In an article written in 2017, Stuti Khemani of the World Bank reviews the reasons that economists have provided for the difficulties that democratic societies face undertaking what many have called "reforms," and sometimes "srtructural reforms". There is some understanding that these reforms refer to policies that in some objective way are desirable, but that are blocked by interest groups or some other political difficulty. More modernly, the obstacle to "reforms" seems to be populism. In an initial period, the literature focused on reforms about fiscal consolidation, to open up later the scope to the analysis of liberalization reforms. Since in theory, the winners could compensate the losers, in some sense much of this literature is redundant, because it is well known that social choices by majority rule, or some other voting procedure, do not guarantee efficiency. But beyond interest groups and the difficulties of democracies with efficiency, the article of Khemani is interesting because it opens up a new reason why policies that are socially desirable in some objective way are not developed. This reason has to do with the difficulties of spreading the social norms and preferences that make change possible.
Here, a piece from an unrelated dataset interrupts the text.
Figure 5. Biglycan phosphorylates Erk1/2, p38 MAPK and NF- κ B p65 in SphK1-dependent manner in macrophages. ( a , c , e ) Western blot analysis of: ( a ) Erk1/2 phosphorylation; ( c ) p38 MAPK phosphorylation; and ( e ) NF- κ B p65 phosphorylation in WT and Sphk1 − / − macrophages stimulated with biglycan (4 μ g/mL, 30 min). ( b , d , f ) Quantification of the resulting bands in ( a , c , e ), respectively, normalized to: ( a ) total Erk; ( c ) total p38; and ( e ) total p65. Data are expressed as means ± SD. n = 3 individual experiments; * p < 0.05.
Of course, these days this should be applied not so much to fiscal consolidation or liberalization, but to policies that mitigate climate change (and other related hazards such as pandemics) and that reduce inequalities, which by the way are sometimes in conflict with fiscal consolidation or liberalization.
The role of interest groups is actually related to social norms and preferences, because as the author argues
"Part of the power of groups to block reforms, despite the evidence that the reforms would benefit an overwhelming majority, is likely to come from their ability to persuade the “winners”— society or citizens at large—that the reforms are not in their interest. Or, to distract citizens into valuing other aspects of policy-making (such as social and religious policies), systematically mobilizing citizens on those non-economic policy dimensions, while deliberately pursuing economic policies to the detriment of those citizens."